問題をできるだけ細かく分け、分けた部分に順番をつけてひとつひとつ、ひとつの残りもなかったと確信できるぐらいに全体に目を通す。ある哲学者は、こういうのは当たり前のことのように思えて、しっかりできている人は意外に少ないと言っている。自分もできていないだろう。自分はそうだろうけど、自分のことは棚に上げて、これと反対のことをしている人をみるとぞっとする。
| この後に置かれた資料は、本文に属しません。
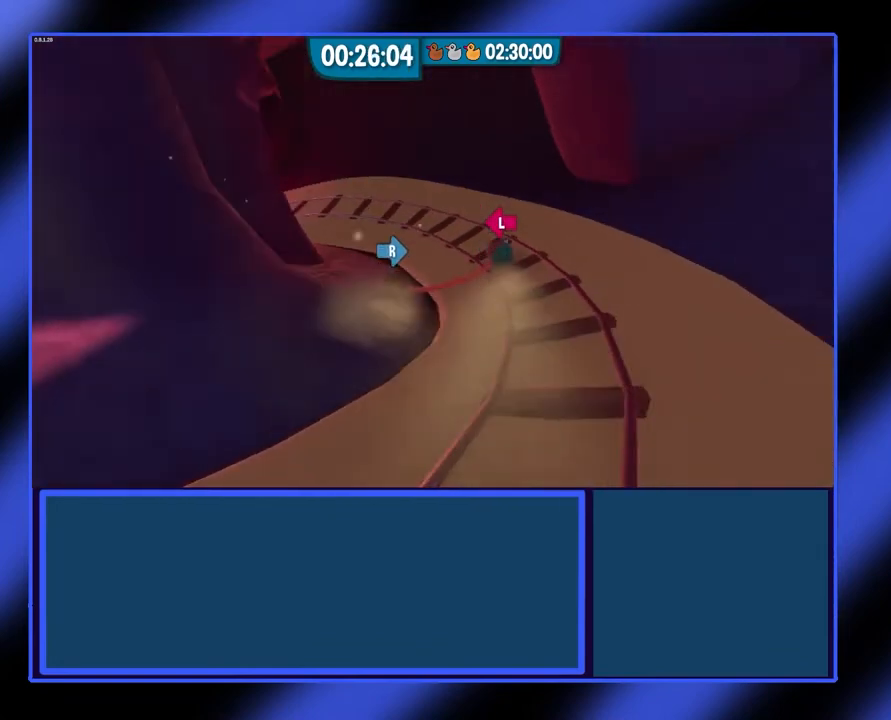
{"buttons": [], "left_stick": "up-left", "events": []}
反対のこととは「手当たり次第」ということ。

手当たり次第な人にとっては問題の本質がなんであるかとか、相手がどういう価値をもっているかということはどうでもよくて、問題が生じる度に、それこそ手当たり次第、順序も相手のなんたるかも考えないで道具として使って解決しようとする。それでまったく解決しなければなにかを考えるきっかけになるのかもしれないが、周囲の善良な人たちが全力で尽力するものだからそこそこ解決してしまう。だが、解決してもなぜ解決したかをわかっていないものだから、新しく問題が起こっても相変わらずどう解決したらよいかわからない。手当たり次第の範囲を広げることでその後の問題に対応していくしかない。傍迷惑な話だが、それで人生を生き切る人もいる。

以前はこういうタイプのある程度の年齢の人をみても我慢したり、おせっかいにも注意しようとしたこともあったが、いまではこういうのは生き方に根づいた性質で外からどうこうできるものでもないと気づいて、「逃げる」のコマンドを選択して(古いなぁ)、早々に逃走するのがよいと思うに至った。